Лохматый не дослушает, воображая себя и тут, в застолье, изгнанником. Юрий Иванович пожалеет о своей настойчивости, ведь знал, что Лохматый обидчив в подпитии, и пойдет провожать старика. В луже на детской площадке Лохматый выловит раскисшую книжицу, постоит под фонарем, держа ее на ладони, скажет: «У нее вроде такой нет…», и уйдет в свой подъезд.
Однако вернется проститься и даже скажет, как бы заканчивая разговор, что факт ничего не стоит, а на вымысел нет запретов. Да и кто в себе волен, факт как опилки, черт его знает каким ферментом переваривается в глюкозу, если не в какую-нибудь дрянь.
Собственные слова покажутся Лохматому пошлыми: он терпеть не может разговоров о литературе, он устыдится и добавит, по-прежнему глядя на обвисшую в руке брошюру, что в Уваровске главным делом было отстоять право… Чертыхнувшись, он доскажет: «…На дыхание, что ли!»
С тем Лохматый удалится. Юрий Иванович станет дожидаться, когда осветится его окно. Появится из подъезда Лохматый, глумливо осведомится, чего тут стоит молодой человек? Покуражится, даст себя проводить, уронит на кухне чайник с водой. Затирать будет Юрий Иванович, хозяин спрячется в своей комнате, в страхе перед соседкой, потом станет читать стихи, распалится; дикция никудышная, половину зубов потерял еще на фронте. Вдруг замолчит и скажет, что понял и про деда с его прави́лками, и Леру, знает, доныне выходит к московскому поезду, и в Москве не была никогда, и про мариниста — беднягу, чьими матросами и адмиралами можно укомплектовать три соединения, и про Веру Петровну: накопила тысячу детских книжек с картинками, накопит еще пятьсот. Да, близко все, у лица. Да, завтрашним рапсодам станет виднее, но разве это оправдание — был, жил, взялся… Писательское дело смертное, каторжное дело, нужны силы Микеланджело.

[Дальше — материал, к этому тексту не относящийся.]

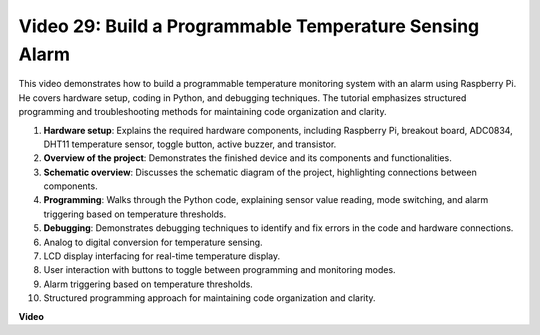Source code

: 
Video 29: Build a Programmable Temperature Sensing Alarm
=======================================================================================

This video demonstrates how to build a programmable temperature monitoring system with an alarm using Raspberry Pi. He covers hardware setup, coding in Python, and debugging techniques. The tutorial emphasizes structured programming and troubleshooting methods for maintaining code organization and clarity.

#. **Hardware setup**: Explains the required hardware components, including Raspberry Pi, breakout board, ADC0834, DHT11 temperature sensor, toggle button, active buzzer, and transistor.
#. **Overview of the project**: Demonstrates the finished device and its components and functionalities.
#. **Schematic overview**: Discusses the schematic diagram of the project, highlighting connections between components.
#. **Programming**: Walks through the Python code, explaining sensor value reading, mode switching, and alarm triggering based on temperature thresholds.
#. **Debugging**: Demonstrates debugging techniques to identify and fix errors in the code and hardware connections.
#. Analog to digital conversion for temperature sensing.
#. LCD display interfacing for real-time temperature display.
#. User interaction with buttons to toggle between programming and monitoring modes.
#. Alarm triggering based on temperature thresholds.
#. Structured programming approach for maintaining code organization and clarity.


**Video**

.. raw:: html

    <iframe width="700" height="500" src="https://www.youtube.com/embed/huLUCUxizRA?si=WVWTesc08bcLt193" title="YouTube video player" frameborder="0" allow="accelerometer; autoplay; clipboard-write; encrypted-media; gyroscope; picture-in-picture; web-share" allowfullscreen></iframe>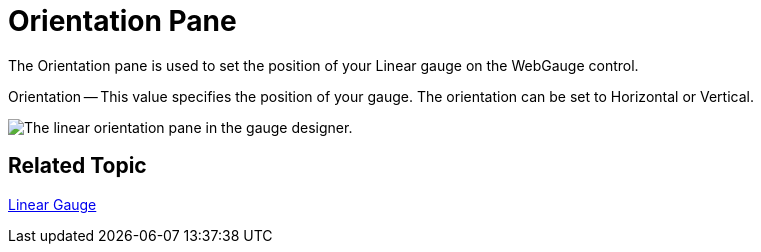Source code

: ﻿////

|metadata|
{
    "name": "webgauge-linear-orientation-pane",
    "controlName": ["WebGauge"],
    "tags": ["How Do I"],
    "guid": "{2EA2BD7C-2E95-4D2D-A3A0-B34F36B0F41A}",  
    "buildFlags": [],
    "createdOn": "0001-01-01T00:00:00Z"
}
|metadata|
////

= Orientation Pane

The Orientation pane is used to set the position of your Linear gauge on the WebGauge control.

Orientation -- This value specifies the position of your gauge. The orientation can be set to Horizontal or Vertical.

image::images/Orientation_Pane_01.png[The linear orientation pane in the gauge designer.]

== Related Topic

link:webgauge-linear-gauge.html[Linear Gauge]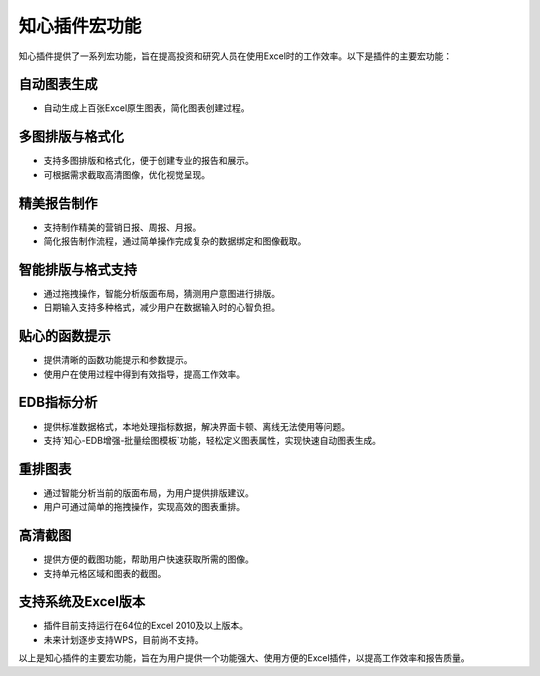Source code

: 知心插件宏功能
================

知心插件提供了一系列宏功能，旨在提高投资和研究人员在使用Excel时的工作效率。以下是插件的主要宏功能：

自动图表生成
-------------

- 自动生成上百张Excel原生图表，简化图表创建过程。

多图排版与格式化
------------------

- 支持多图排版和格式化，便于创建专业的报告和展示。
- 可根据需求截取高清图像，优化视觉呈现。

精美报告制作
-------------

- 支持制作精美的营销日报、周报、月报。
- 简化报告制作流程，通过简单操作完成复杂的数据绑定和图像截取。

智能排版与格式支持
-------------------

- 通过拖拽操作，智能分析版面布局，猜测用户意图进行排版。
- 日期输入支持多种格式，减少用户在数据输入时的心智负担。

贴心的函数提示
----------------

- 提供清晰的函数功能提示和参数提示。
- 使用户在使用过程中得到有效指导，提高工作效率。

EDB指标分析
------------

- 提供标准数据格式，本地处理指标数据，解决界面卡顿、离线无法使用等问题。
- 支持`知心-EDB增强-批量绘图模板`功能，轻松定义图表属性，实现快速自动图表生成。

重排图表
---------

- 通过智能分析当前的版面布局，为用户提供排版建议。
- 用户可通过简单的拖拽操作，实现高效的图表重排。

高清截图
---------

- 提供方便的截图功能，帮助用户快速获取所需的图像。
- 支持单元格区域和图表的截图。

支持系统及Excel版本
--------------------

- 插件目前支持运行在64位的Excel 2010及以上版本。
- 未来计划逐步支持WPS，目前尚不支持。

以上是知心插件的主要宏功能，旨在为用户提供一个功能强大、使用方便的Excel插件，以提高工作效率和报告质量。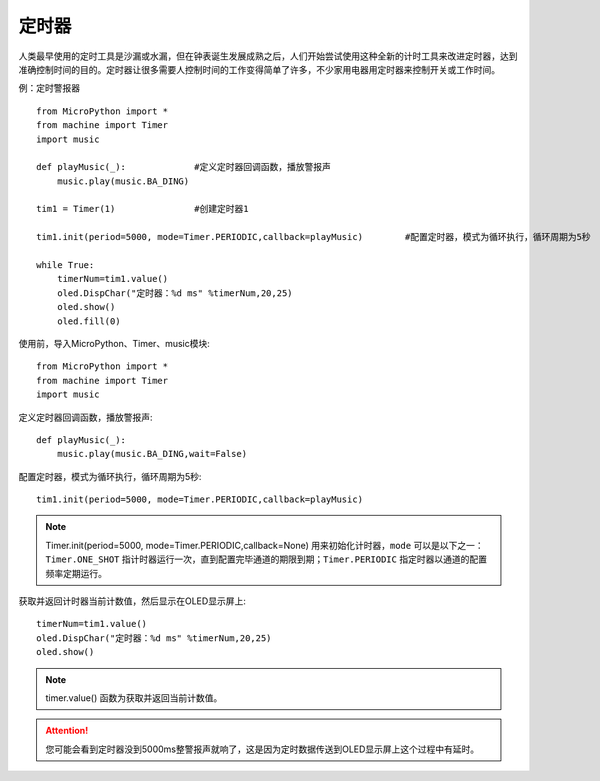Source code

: 定时器
=======

人类最早使用的定时工具是沙漏或水漏，但在钟表诞生发展成熟之后，人们开始尝试使用这种全新的计时工具来改进定时器，达到准确控制时间的目的。定时器让很多需要人控制时间的工作变得简单了许多，不少家用电器用定时器来控制开关或工作时间。

例：定时警报器
::

    from MicroPython import *
    from machine import Timer
    import music

    def playMusic(_):             #定义定时器回调函数，播放警报声
        music.play(music.BA_DING)

    tim1 = Timer(1)               #创建定时器1

    tim1.init(period=5000, mode=Timer.PERIODIC,callback=playMusic)        #配置定时器，模式为循环执行，循环周期为5秒

    while True:
        timerNum=tim1.value()
        oled.DispChar("定时器：%d ms" %timerNum,20,25)
        oled.show()
        oled.fill(0) 


使用前，导入MicroPython、Timer、music模块::

    from MicroPython import *
    from machine import Timer
    import music

定义定时器回调函数，播放警报声::

    def playMusic(_):             
        music.play(music.BA_DING,wait=False)

配置定时器，模式为循环执行，循环周期为5秒::

    tim1.init(period=5000, mode=Timer.PERIODIC,callback=playMusic)

.. Note::

    Timer.init(period=5000, mode=Timer.PERIODIC,callback=None)  用来初始化计时器，``mode`` 可以是以下之一：``Timer.ONE_SHOT`` 指计时器运行一次，直到配置完毕通道的期限到期；``Timer.PERIODIC`` 指定时器以通道的配置频率定期运行。

获取并返回计时器当前计数值，然后显示在OLED显示屏上::

    timerNum=tim1.value()
    oled.DispChar("定时器：%d ms" %timerNum,20,25)
    oled.show()

.. Note::

    timer.value() 函数为获取并返回当前计数值。

.. Attention:: 

    您可能会看到定时器没到5000ms整警报声就响了，这是因为定时数据传送到OLED显示屏上这个过程中有延时。
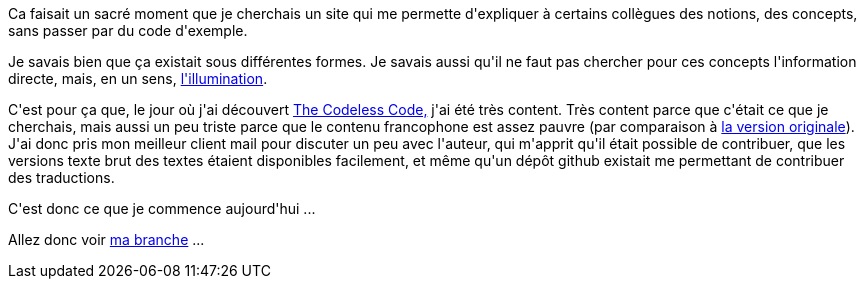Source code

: :jbake-type: post
:jbake-status: published
:jbake-title: Les koans du codeur
:jbake-tags: concepts,zen,_mois_déc.,_année_2013
:jbake-date: 2013-12-03
:jbake-depth: ../../../../
:jbake-uri: wordpress/2013/12/03/les-koans-du-codeur.adoc
:jbake-excerpt: 
:jbake-source: https://riduidel.wordpress.com/2013/12/03/les-koans-du-codeur/
:jbake-style: wordpress

++++
<p>
Ca faisait un sacré moment que je cherchais un site qui me permette d'expliquer à certains collègues des notions, des concepts, sans passer par du code d'exemple.
</p>
<p>
Je savais bien que ça existait sous différentes formes. Je savais aussi qu'il ne faut pas chercher pour ces concepts l'information directe, mais, en un sens, <a href="https://fr.wikipedia.org/wiki/Éveil_spirituel#La_notion_hors_du_cadre_religieux">l'illumination</a>.
</p>
<p>
C'est pour ça que, le jour où j'ai découvert <a href="http://www.thecodelesscode.com/contents?lang=fr">The Codeless Code,</a> j'ai été très content. Très content parce que c'était ce que je cherchais, mais aussi un peu triste parce que le contenu francophone est assez pauvre (par comparaison à <a href="http://www.thecodelesscode.com/contents">la version originale</a>). J'ai donc pris mon meilleur client mail pour discuter un peu avec l'auteur, qui m'apprit qu'il était possible de contribuer, que les versions texte brut des textes étaient disponibles facilement, et même qu'un dépôt github existait me permettant de contribuer des traductions.
</p>
<p>
C'est donc ce que je commence aujourd'hui ...
</p>
<p>
Allez donc voir <a href="https://github.com/Riduidel/the-codeless-code/tree/first_translations">ma branche</a> ...
</p>
++++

Юрий Иванович уложит старика. Тихонько, чуть прихватив край одеяла, натянет до подбородка и уйдет.
На пустом залитом Садовом кольце его догонит одинокий троллейбус. В нем тепло, сухо, Юрий Иванович угреется, троллейбус уже не будет убежищем, он вольно и весело понесет его навстречу огням Москвы. Среди прочих, о ком подумает Юрий Иванович в конце дня, завершающего двадцатипятилетие его московской жизни, будет Лохматый. Москва для человека в провинции воплощает все лучшее, она зовет именами живших здесь великих людей, названиями улиц, Кремлем и торжественными голосами дикторов, оглашающих правительственные сообщения. Москва звала плывущего к ней пятнадцатилетнего Юрия Ивановича и самим присутствием в ней Лохматого. Все, что отличало Лохматого в Уваровске, Юрий Иванович считал московским. Вольная богатая речь, отличная от местной окающей с закругляющими «то», «от» и «ко»: «иди-ко», «язык-от без костей», — приглушающими речь и делающими ее чуть монотонной, а также страдающей проглатыванием гласных: «покупашь» вместо «покупаешь». Знания Лохматого, стихи поэтов, о которых даже Калерия Петровна не слыхивала, его путешествия по Африке, наконец. Красавица Калерия Петровна могла любить только москвича. Спиннинг в руках земляка, советника посольства в Токио, убеждал в существовании Токио, но ненадолго. Присутствие Лохматого в Уваровске обещало будущее, тем же, важным, он оставался для них в Москве. В самом жалком виде он был найден ими в Люблине летом 1953 года, в Африке он быть не мог, в тот год он был в Актюбинске; пьяненьким, боязливо, в своем мятом пальто из букле и вечной драной кроличьей шапке, он проскальзывал в метро мимо милиционера; как писателя его знали только посвященные. Однако ничто не могло разуверить в нем. Его присутствие в жизни Юрия Ивановича выводило за пределы оболочек повседневности, соединяя с жизнью культурной Москвы, с исторической русской жизнью, с жизнью Уваровска — давней, истолченной временем, — через вереницы воскрешающих людей, в которых узнавались Федор Григорьевич, Калерия Петровна, сторож водной станции дедушка Кистянтин и далекая, временем мифологизированная фигура циркового силача из матросов, арестованного после полетов над Уваровском на кукурузнике.